* _WHAT IS REQUIRED_: Return a copy of every line in the data below that contains "berkahwin".

┌──

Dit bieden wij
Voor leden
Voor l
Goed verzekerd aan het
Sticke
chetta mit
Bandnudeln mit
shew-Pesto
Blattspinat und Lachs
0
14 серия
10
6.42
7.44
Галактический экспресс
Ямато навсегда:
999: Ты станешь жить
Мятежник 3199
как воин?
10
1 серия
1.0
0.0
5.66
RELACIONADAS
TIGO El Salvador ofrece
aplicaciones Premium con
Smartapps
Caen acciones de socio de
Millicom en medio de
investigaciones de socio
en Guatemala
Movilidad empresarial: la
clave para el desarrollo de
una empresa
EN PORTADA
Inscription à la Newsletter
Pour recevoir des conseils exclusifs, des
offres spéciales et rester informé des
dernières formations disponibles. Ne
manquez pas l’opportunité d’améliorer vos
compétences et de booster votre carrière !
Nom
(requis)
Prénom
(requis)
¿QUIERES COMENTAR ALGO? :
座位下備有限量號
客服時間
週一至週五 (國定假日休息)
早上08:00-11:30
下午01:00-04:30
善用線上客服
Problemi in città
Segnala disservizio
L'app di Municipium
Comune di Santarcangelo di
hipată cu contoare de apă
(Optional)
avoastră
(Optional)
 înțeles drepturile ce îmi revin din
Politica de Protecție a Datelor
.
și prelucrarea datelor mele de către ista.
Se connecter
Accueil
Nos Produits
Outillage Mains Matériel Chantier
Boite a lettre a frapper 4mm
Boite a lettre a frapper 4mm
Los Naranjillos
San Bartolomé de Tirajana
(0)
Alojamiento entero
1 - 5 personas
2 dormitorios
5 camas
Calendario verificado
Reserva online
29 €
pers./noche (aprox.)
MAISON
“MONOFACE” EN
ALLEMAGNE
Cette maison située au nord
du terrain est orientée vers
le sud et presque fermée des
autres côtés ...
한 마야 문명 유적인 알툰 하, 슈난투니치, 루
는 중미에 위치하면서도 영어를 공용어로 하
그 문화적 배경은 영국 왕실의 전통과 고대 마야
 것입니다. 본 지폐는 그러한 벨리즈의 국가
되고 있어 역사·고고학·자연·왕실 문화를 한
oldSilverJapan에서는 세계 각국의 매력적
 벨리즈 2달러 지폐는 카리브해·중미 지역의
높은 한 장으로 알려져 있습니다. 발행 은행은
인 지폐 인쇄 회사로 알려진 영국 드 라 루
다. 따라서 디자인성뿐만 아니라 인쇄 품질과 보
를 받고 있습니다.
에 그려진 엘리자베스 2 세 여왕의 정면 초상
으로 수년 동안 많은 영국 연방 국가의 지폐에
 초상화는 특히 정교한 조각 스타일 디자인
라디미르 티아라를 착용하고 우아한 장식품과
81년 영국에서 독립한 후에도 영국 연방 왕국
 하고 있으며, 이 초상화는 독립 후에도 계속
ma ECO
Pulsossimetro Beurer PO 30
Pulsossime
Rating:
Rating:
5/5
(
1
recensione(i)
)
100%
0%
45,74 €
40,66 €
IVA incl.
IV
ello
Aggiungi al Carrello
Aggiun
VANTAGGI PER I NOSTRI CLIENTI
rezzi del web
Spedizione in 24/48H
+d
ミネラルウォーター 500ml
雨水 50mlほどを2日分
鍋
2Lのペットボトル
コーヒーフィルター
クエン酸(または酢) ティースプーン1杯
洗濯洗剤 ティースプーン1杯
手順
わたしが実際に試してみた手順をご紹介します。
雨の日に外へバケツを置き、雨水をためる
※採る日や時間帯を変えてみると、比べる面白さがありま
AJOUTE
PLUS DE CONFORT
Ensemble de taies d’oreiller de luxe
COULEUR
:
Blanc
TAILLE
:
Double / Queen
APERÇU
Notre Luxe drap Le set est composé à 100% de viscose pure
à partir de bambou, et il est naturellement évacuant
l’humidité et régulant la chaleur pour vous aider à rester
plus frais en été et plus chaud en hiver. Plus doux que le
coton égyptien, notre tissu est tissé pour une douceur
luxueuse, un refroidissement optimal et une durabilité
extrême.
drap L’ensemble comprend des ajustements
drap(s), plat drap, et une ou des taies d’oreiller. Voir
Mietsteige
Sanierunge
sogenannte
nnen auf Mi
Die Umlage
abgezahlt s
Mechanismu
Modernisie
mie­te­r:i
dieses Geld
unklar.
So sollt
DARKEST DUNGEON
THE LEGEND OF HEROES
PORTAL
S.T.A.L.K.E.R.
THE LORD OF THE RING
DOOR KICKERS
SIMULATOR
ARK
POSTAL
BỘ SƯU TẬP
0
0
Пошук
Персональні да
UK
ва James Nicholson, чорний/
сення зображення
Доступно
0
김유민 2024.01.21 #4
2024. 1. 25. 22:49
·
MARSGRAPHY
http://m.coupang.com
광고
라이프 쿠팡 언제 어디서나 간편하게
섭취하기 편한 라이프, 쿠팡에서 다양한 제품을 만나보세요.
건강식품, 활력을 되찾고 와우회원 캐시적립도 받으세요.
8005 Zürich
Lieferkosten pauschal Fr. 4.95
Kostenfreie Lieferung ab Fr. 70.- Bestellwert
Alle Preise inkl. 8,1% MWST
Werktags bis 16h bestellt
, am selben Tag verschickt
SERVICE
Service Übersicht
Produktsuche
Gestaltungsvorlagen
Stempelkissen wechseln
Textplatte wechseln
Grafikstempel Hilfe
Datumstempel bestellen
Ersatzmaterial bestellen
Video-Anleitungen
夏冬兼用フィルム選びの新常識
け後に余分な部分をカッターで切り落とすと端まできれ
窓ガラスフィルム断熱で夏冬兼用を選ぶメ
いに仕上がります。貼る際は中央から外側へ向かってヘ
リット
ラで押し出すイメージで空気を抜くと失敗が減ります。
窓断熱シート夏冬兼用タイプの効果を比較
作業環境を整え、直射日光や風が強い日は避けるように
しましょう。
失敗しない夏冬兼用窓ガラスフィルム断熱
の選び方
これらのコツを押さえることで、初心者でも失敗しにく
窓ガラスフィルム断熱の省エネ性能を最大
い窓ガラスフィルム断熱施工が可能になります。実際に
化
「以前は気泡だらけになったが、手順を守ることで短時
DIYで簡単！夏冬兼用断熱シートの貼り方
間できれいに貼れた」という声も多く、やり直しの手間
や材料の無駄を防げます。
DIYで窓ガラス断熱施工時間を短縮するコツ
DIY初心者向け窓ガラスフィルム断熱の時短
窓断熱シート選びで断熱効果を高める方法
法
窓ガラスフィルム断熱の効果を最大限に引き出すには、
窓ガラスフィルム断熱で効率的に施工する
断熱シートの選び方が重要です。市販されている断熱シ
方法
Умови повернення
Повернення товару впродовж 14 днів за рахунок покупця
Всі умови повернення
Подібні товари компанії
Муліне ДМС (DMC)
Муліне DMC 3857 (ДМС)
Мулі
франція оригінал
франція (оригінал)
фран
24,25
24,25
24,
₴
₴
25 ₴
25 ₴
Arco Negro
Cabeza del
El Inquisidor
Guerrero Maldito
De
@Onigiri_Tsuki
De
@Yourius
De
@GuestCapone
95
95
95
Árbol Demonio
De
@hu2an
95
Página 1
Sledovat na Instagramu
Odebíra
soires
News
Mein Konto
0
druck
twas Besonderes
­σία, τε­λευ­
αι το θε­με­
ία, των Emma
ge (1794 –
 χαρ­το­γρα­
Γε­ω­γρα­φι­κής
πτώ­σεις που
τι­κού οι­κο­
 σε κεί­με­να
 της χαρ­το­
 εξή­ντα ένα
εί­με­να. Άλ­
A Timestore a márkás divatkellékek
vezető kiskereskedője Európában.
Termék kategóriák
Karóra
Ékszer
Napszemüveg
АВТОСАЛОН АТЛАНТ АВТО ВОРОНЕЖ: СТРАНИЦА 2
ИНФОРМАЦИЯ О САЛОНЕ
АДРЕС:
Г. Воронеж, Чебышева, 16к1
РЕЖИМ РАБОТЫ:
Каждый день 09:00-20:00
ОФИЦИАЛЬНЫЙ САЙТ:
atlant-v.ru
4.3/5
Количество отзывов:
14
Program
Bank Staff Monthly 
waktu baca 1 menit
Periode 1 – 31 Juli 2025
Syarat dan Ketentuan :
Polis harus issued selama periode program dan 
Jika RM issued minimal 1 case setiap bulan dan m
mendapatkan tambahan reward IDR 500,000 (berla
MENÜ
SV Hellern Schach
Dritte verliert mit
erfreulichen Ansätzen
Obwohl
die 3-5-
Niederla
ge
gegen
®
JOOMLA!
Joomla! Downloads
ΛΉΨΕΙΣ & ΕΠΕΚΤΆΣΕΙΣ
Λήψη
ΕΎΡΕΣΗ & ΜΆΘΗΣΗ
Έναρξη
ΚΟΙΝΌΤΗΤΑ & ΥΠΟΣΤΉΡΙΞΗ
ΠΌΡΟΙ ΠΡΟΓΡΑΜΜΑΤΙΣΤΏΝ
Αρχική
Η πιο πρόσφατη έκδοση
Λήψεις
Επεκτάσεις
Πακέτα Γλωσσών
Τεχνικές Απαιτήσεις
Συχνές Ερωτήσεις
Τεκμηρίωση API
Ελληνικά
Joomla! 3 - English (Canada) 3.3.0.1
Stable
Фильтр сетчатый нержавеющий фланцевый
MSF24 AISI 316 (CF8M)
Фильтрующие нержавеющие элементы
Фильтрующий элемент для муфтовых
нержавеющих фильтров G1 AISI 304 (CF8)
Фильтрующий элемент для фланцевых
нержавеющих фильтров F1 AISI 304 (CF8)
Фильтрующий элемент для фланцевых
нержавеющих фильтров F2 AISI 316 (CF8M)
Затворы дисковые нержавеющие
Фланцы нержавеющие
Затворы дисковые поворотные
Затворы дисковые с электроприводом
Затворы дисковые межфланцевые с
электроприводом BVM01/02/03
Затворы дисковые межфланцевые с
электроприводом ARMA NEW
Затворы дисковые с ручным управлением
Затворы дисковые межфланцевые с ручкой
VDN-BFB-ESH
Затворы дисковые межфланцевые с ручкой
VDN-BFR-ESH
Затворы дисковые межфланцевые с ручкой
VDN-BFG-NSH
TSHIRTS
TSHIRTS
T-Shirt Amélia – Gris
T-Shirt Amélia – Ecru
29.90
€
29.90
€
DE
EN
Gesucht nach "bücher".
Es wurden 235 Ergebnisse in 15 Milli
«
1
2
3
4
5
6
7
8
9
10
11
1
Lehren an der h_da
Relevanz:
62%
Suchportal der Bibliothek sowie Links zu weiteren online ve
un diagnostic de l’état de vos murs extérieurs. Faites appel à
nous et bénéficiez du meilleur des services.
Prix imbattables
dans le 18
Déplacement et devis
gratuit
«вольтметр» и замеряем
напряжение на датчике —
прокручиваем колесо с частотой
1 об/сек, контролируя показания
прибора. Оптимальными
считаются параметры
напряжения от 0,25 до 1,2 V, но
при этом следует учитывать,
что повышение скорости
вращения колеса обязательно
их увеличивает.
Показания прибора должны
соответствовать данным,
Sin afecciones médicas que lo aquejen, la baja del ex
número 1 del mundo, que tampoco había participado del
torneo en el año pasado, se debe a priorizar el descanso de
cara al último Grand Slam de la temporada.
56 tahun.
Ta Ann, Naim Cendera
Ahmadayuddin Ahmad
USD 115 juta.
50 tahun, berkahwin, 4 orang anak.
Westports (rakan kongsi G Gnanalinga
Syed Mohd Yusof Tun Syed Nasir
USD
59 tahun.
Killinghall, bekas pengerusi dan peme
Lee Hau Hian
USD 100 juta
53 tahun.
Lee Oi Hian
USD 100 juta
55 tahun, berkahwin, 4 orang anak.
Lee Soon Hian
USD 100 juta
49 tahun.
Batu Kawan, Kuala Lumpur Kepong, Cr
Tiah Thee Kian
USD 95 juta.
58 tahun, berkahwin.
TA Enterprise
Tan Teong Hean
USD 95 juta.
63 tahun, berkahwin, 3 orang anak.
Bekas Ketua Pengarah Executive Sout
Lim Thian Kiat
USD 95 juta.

└──

* _SOLVED EXERCISE_:
50 tahun, berkahwin, 4 orang anak.
55 tahun, berkahwin, 4 orang anak.
58 tahun, berkahwin.
63 tahun, berkahwin, 3 orang anak.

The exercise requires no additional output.